La Cassazione ha più volte chiarito questo principio. Ad esempio, nel caso di stalking, è stato detto che l’attendibilità e la forza persuasiva delle dichiarazioni rese dalla vittima del reato non sono inficiate dalla circostanza che all’interno del periodo di vessazione la persona offesa abbia vissuto momenti transitori di attenuazione del malessere in cui ha ripristinato il dialogo con il persecutore (fattispecie relativa alla contestazione del reato di stalking) [1].

Le dichiarazioni della persona offesa del reato, dopo una valutazione della credibilità della vittima e dell’attendibilità di quanto riferito dalla medesima, ove adeguatamente motivate, possono essere legittimamente poste da sole a fondamento della responsabilità penale dell’imputato [2].

La testimonianza della parte offesa del reato ha piena efficacia di prova quando ne sia accertata la piena coerenza logica, anche ove manchino elementi esterni di riscontro.

È vero, infatti, che la dichiarazione della parte lesa deve essere valutata con maggiore cautela, da parte del giudice, posto l’interesse di cui essa è portatrice; dunque, la valutazione delle sue dichiarazioni deve essere ben più rigorosa, ai fini del controllo dell’attendibilità, rispetto al generico vaglio cui vanno sottoposte le dichiarazioni di ogni testimone e che pertanto può risultare “opportuno” il riscontro di altri elementi oltre alla dichiarazione stessa della vittima; tuttavia, trattasi solo di un criterio di opportunità, per cui ciò non comporta che detta testimonianza debba essere necessariamente corroborata da “elementi di riscontro”. L’importante è che, agli atti del processo, non risultino acquisiti elementi specifici incompatibili con quanto raccontato dal testimone (ad esempio il comportamento dell’imputato, la costanza e l’uniformità dell’accusa), atti a rendere fondato il sospetto che abbia detto il falso o che, comunque, si inganni su ciò che forma l’oggetto essenziale della propria deposizione.

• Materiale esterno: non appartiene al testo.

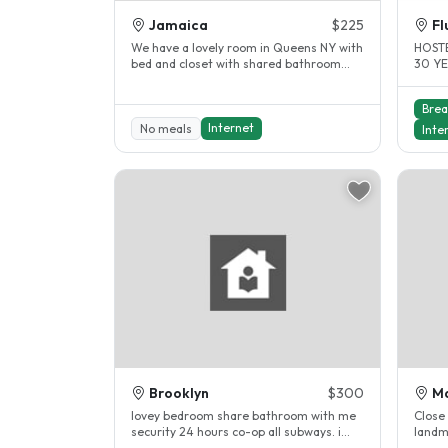
Jamaica
$225
Fl
We have a lovely room in Queens NY with
HOSTE
bed and closet with shared bathroom
30 YE
with 1 student . queens NYC, we’re..
TEACH
Brea
Internet
No meals
Inte
Brooklyn
$300
M
lovey bedroom share bathroom with me
Close 
security 24 hours co-op all subways. i
landm
have been a host for 10years...
childr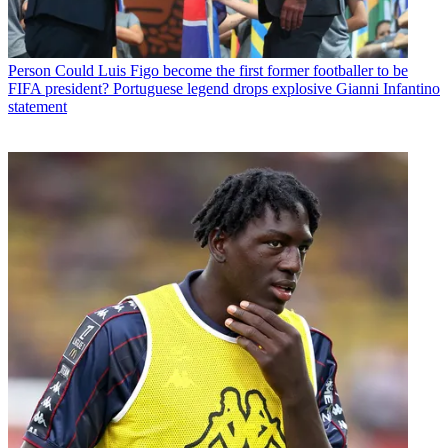
Person
Could Luis Figo become the first former footballer to be
FIFA president? Portuguese legend drops explosive Gianni Infantino
statement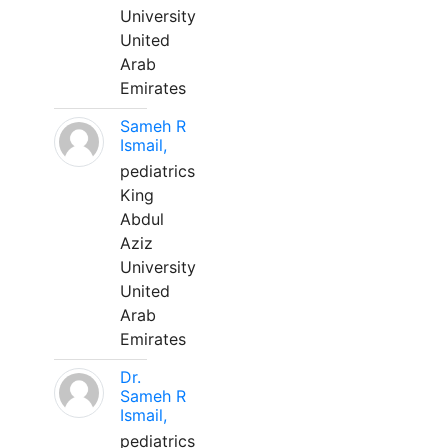
University
United
Arab
Emirates
Sameh R
Ismail,
pediatrics
King
Abdul
Aziz
University
United
Arab
Emirates
Dr.
Sameh R
Ismail,
pediatrics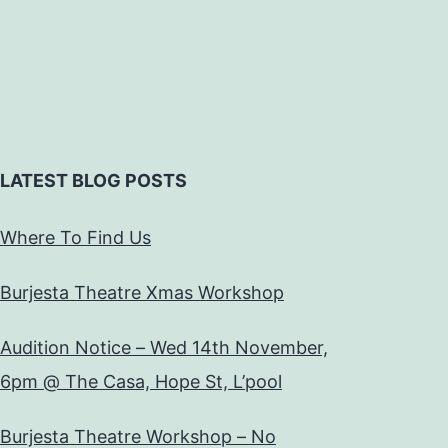
LATEST BLOG POSTS
Where To Find Us
Burjesta Theatre Xmas Workshop
Audition Notice – Wed 14th November,
6pm @ The Casa, Hope St, L’pool
Burjesta Theatre Workshop – No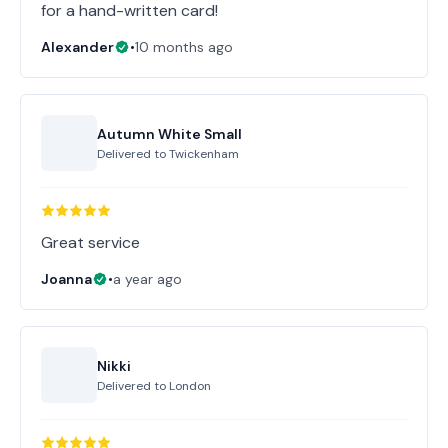
for a hand-written card!
Alexander
•
10 months ago
Autumn White Small
Delivered to
Twickenham
Great service
Joanna
•
a year ago
Nikki
Delivered to
London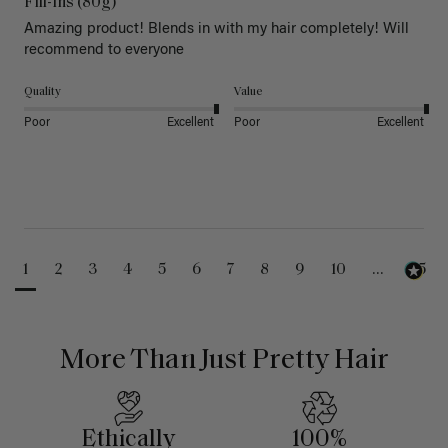
Fill-Ins (80g)
Amazing product! Blends in with my hair completely! Will 
recommend to everyone 
Quality
Value
Poor
Excellent
Poor
Excellent
1
2
3
4
5
6
7
8
9
10
...
25
More Than Just Pretty Hair
Ethically
100%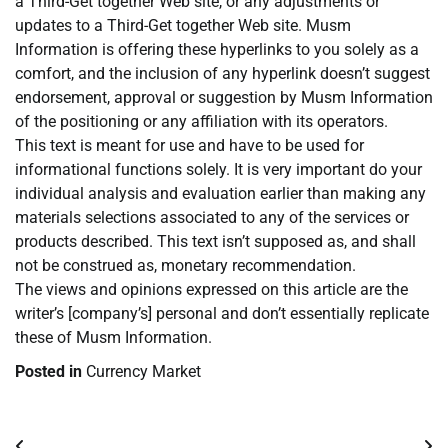
a Third-Get together Web site, or any adjustments or
updates to a Third-Get together Web site. Musm
Information is offering these hyperlinks to you solely as a
comfort, and the inclusion of any hyperlink doesn’t suggest
endorsement, approval or suggestion by Musm Information
of the positioning or any affiliation with its operators.
This text is meant for use and have to be used for
informational functions solely. It is very important do your
individual analysis and evaluation earlier than making any
materials selections associated to any of the services or
products described. This text isn’t supposed as, and shall
not be construed as, monetary recommendation.
The views and opinions expressed on this article are the
writer’s [company’s] personal and don’t essentially replicate
these of Musm Information.
Posted in
Currency Market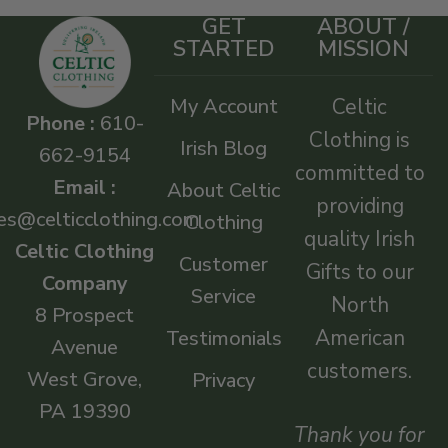
GET
ABOUT /
STARTED
MISSION
My Account
Celtic
Phone :
610-
Clothing is
Irish Blog
662-9154
committed to
Email :
About Celtic
providing
es@celticclothing.com
Clothing
quality Irish
Celtic Clothing
Customer
Gifts to our
Company
Service
North
8 Prospect
American
Testimonials
Avenue
customers.
West Grove,
Privacy
PA 19390
Thank you for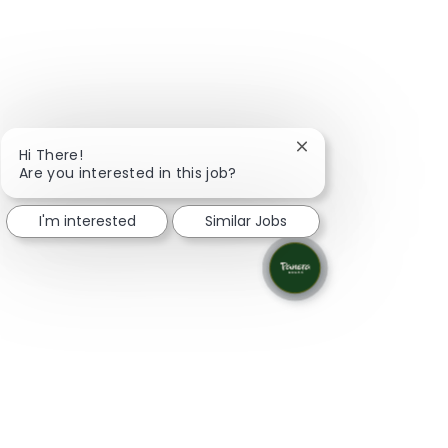
Close chatbot notifi
Hi There!
Are you interested in this job?
I'm interested
Similar Jobs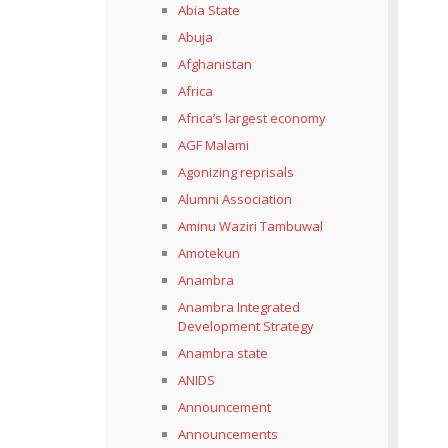
Abia State
Abuja
Afghanistan
Africa
Africa’s largest economy
AGF Malami
Agonizing reprisals
Alumni Association
Aminu Waziri Tambuwal
Amotekun
Anambra
Anambra Integrated
Development Strategy
Anambra state
ANIDS
Announcement
Announcements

È ancora la Cassazione a dire che «al fine di provare la responsabilità dell’imputato, le dichiarazioni rese dalla persona offesa, vittima di reato, possono essere assunte anche da sole, non ritenendosi necessari eventuali riscontri esterni» [3].

La conclusione che se ne trae è che le dichiarazioni della vittima devono essere vagliate con opportuna cautela, compiendone un esame penetrante e rigoroso, atteso che tale testimonianza può essere assunta da sola quale fonte di prova unicamente se sottoposta ad un riscontro di credibilità [4].

note

[1] Cass. sent. n. 22549/2016.

[2] Cass. sent. n. 10457/2015.

[3] Cass. sent. n. 4343/2013.

[4] Ufficio Indagini preliminare S. Maria Capua Vetere n. 629/2014.